Here are a couple of projects that I have been working on over the past couple of months, Both of them have an overall concept of assemblage, incorporating found mechanical, or industrial looking objects and each with the intent for submission to juried publications.
The first one is titled Yokai, (Yōkai are a class of supernatural monsters, spirits and demons from Japanese folklore. The word ‘Yōkai‘ is made up of the kanji for “bewitching”; “attractive”; “calamity;” and “spectre”; “apparition”; “mystery”; “suspicious”). I started with idea of a spider. I had done a spider sculpture a few years ago and wanted to explore that idea a little more.

I found an object that had the shape that I was looking for and added another small piece to complete the body along with copper wire to form the armature for the legs.



I’ve always been a fan of Terry Gilliam films and wanted to give this piece a crazy supernatural vibe, so I sculpted a face based on the creepy baby mask from Brazil. I sculpted it separately over a piece of dense foam out of Cosclay. Cosclay is a brand of polymer clay that, when baked, becomes firm yet somewhat flexible. Most other polymer clays become hard and delicate and potentially brittle.

This gave face the appearance of a mask. The leg armatures were positioned and sculpted using Magic Sculpt epoxy clay which cures over time and becomes extremely hard and durable. For paint, I started with acrylic and acrylic inks. The face was then detailed with oil paint. I masked over the glass part of the body to keep it unchanged.
It was at this point that I wanted to give this piece a name.

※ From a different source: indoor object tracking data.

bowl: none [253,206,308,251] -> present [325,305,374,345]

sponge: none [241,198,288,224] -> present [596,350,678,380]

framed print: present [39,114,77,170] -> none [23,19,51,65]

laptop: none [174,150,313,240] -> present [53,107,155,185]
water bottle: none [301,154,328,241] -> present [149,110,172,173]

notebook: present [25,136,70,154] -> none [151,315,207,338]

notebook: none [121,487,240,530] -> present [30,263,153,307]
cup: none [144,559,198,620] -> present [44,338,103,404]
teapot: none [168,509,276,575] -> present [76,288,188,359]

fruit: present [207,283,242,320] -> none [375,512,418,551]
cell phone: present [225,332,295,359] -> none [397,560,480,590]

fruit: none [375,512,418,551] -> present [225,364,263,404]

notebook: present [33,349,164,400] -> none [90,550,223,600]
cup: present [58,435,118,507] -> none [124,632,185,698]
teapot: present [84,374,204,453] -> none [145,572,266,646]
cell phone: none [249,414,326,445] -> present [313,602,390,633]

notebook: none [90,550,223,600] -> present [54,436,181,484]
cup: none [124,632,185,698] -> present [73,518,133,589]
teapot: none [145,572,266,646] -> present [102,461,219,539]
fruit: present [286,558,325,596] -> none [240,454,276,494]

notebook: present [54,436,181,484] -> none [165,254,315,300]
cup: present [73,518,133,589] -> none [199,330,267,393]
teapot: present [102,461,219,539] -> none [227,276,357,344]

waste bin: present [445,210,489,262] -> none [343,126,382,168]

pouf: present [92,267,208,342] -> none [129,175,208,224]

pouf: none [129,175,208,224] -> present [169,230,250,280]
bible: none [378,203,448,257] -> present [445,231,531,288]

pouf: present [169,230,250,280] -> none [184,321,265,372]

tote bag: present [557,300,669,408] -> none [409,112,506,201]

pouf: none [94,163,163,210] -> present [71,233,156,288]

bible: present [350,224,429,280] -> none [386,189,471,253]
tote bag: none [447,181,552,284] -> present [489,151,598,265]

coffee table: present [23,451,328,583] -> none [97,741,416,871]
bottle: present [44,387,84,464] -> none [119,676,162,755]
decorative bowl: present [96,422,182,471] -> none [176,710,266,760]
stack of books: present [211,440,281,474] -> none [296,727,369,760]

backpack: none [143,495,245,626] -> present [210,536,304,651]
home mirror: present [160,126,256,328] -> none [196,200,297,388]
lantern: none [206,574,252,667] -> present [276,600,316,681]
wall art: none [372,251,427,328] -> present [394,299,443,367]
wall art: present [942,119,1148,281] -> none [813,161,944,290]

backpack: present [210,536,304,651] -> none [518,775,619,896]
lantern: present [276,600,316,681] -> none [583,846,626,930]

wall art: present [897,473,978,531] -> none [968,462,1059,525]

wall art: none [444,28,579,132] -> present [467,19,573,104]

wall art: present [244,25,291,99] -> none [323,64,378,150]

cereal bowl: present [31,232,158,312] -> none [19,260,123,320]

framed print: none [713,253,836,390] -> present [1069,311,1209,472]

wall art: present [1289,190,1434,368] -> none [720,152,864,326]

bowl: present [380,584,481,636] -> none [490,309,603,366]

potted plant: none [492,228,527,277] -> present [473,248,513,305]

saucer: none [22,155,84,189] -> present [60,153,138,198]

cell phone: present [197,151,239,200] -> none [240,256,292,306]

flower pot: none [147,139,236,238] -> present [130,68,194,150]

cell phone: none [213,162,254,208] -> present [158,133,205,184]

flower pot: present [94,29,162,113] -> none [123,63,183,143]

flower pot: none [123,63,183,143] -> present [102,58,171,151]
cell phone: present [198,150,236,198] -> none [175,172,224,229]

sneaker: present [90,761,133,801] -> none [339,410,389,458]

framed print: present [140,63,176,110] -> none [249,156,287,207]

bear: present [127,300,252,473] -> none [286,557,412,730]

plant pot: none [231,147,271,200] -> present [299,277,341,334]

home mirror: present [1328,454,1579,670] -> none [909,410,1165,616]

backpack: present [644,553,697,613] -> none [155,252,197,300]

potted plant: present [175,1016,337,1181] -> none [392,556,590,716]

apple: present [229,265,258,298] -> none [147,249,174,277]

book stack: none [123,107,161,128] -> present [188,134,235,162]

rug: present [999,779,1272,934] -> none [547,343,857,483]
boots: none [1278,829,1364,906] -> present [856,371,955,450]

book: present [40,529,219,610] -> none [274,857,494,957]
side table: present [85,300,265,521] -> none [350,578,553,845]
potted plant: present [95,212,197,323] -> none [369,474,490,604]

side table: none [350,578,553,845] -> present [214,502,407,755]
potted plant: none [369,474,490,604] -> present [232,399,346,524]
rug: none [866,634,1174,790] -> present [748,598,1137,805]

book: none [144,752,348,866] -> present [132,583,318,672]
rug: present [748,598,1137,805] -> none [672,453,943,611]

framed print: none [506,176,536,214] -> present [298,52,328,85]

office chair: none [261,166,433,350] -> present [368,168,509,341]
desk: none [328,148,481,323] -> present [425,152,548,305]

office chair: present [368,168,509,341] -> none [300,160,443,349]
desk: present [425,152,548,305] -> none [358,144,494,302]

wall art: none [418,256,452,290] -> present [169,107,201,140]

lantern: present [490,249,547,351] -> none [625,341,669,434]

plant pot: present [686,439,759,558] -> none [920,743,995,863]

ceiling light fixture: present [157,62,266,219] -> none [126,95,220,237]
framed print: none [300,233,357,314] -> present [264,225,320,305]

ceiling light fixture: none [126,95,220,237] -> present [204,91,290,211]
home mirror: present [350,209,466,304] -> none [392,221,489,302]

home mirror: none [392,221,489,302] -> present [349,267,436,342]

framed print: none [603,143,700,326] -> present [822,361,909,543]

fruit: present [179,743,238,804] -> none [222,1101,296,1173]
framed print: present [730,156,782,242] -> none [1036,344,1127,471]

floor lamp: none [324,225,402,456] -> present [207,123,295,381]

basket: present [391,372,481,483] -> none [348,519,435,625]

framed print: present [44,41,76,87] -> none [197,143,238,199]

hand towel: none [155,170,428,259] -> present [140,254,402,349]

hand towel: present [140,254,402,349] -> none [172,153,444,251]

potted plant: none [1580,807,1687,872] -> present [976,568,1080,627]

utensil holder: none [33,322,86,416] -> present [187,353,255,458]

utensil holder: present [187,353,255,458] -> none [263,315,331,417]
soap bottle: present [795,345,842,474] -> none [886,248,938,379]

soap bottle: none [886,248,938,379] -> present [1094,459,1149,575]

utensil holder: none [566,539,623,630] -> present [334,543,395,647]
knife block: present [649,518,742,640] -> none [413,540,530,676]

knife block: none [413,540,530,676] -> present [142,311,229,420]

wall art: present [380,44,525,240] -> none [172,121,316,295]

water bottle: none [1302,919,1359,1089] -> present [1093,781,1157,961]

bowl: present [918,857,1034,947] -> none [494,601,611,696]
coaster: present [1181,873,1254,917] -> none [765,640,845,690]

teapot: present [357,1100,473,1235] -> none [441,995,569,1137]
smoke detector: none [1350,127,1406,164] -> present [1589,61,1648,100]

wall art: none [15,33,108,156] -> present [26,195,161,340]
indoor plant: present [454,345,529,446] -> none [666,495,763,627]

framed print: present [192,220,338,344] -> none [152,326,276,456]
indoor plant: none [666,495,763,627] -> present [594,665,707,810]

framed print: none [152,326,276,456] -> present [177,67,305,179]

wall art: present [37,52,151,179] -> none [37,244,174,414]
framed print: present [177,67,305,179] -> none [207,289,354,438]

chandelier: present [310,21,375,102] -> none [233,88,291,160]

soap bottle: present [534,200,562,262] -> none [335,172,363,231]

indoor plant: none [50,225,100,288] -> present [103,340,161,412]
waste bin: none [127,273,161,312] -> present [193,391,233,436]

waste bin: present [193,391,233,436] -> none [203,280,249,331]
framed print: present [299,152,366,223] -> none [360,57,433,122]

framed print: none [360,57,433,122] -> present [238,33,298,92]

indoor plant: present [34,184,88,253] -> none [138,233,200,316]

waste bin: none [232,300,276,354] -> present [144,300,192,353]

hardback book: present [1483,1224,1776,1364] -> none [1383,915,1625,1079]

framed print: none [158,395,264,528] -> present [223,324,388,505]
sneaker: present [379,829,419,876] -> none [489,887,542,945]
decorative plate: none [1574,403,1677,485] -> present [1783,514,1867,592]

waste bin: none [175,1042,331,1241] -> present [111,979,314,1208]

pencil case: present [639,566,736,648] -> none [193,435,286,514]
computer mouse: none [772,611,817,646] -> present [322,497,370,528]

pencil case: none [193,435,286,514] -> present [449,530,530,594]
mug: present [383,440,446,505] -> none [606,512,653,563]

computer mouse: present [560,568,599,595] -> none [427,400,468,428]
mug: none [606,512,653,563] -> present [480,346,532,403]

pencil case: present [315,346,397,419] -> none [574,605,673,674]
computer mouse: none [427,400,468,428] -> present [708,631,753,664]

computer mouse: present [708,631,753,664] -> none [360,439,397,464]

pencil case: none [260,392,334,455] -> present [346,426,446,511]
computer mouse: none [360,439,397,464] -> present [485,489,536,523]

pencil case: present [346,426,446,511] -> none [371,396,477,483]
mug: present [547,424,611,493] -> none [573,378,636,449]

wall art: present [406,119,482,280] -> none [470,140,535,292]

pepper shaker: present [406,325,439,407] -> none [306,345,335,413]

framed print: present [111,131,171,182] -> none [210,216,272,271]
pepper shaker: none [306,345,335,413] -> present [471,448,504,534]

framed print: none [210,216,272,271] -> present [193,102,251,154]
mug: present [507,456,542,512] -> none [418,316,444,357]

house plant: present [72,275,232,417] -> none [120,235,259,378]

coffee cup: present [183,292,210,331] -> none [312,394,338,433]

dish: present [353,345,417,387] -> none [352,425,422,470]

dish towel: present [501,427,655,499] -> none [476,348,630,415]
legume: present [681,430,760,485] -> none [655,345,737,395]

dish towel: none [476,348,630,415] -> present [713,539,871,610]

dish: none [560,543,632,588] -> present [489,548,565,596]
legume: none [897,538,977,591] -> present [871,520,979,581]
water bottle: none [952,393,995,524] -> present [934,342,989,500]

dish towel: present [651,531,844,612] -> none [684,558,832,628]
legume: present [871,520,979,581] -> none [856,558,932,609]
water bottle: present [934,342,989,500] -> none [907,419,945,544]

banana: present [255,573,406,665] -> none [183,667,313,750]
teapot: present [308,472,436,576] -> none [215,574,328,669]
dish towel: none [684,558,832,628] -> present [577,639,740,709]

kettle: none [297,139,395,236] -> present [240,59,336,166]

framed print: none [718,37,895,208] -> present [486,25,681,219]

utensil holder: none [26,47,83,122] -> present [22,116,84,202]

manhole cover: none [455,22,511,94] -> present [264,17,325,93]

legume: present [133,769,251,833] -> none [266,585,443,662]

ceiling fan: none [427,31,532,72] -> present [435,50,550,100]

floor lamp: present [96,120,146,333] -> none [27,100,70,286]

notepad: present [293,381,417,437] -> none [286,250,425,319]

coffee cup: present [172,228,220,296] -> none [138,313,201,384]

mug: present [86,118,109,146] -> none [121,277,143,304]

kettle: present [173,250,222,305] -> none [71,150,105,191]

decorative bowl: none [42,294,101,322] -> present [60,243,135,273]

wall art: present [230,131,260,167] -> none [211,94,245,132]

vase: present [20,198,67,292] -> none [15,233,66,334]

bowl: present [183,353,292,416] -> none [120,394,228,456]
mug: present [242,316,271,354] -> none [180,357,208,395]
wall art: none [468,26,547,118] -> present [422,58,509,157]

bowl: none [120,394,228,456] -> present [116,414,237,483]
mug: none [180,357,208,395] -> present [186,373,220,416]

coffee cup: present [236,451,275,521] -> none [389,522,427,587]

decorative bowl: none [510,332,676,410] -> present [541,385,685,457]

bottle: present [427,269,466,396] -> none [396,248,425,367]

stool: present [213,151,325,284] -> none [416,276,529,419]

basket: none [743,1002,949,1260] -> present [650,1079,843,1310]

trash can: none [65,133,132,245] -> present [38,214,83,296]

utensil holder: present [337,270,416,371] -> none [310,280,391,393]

A google search lead me to japanese folklore, although I couldn’t find a specific spider demon, this fits the general catagory of a Yokai.
The final element was the addition of hair. I decided to try using real human hair, in fact, it is my own hair. A couple of iterations later, the hair ended up being adhered and coated with acrylic matte medium and trimmed at the bottom. This was submitted to the Beautiful Bizzare art prize competition.
The second piece, CatBot, was done for the Art Order submission to the book project, “When Robots Dream,” and grew from the resin cast of a cat head that I had done last fall.
The idea behind this was to create an interpretation of a companion robot with the artificial intelligence to think that it is a cat but disappointingly falls short of the physical appearance and ability of a real cat, thus, the CatBot realizes this and is terminally sad and frustrated.
This slowly grew piece by piece. Starting with the blank head, which the original head was the cap from a decorative collectable Jim Beam decanter, parts came together to assemble the vertical section of the CatBot. The main section of the upper body is a plastic part salvaged from a vaccuum cleaner with various metal washers and fittings with the head given the ability to tilt and swivel.



Much of the body is also parts from the vaccuum cleaner, cut and modified to fit with pieces of wood for mounting support. The front wheels are trucks from a small childs skateboard and the rear wheels are modified from a toy baby carriage. Other plastic bits of pvc pipe, vacuformed plastic, and a chrome plated end from a heat gun help to finish the details. I was able to build this with the ability to roll around. After a coat of black primer, brushed accents of bronze enamel, and a dusting of hammered aluminum spray paint, it started to look like one unified object. More brushed accents of burnt and raw sienna oil paint and a thin wash of paynes gray finished the paint scheme, topped off with a stenciled number nine in faded reds.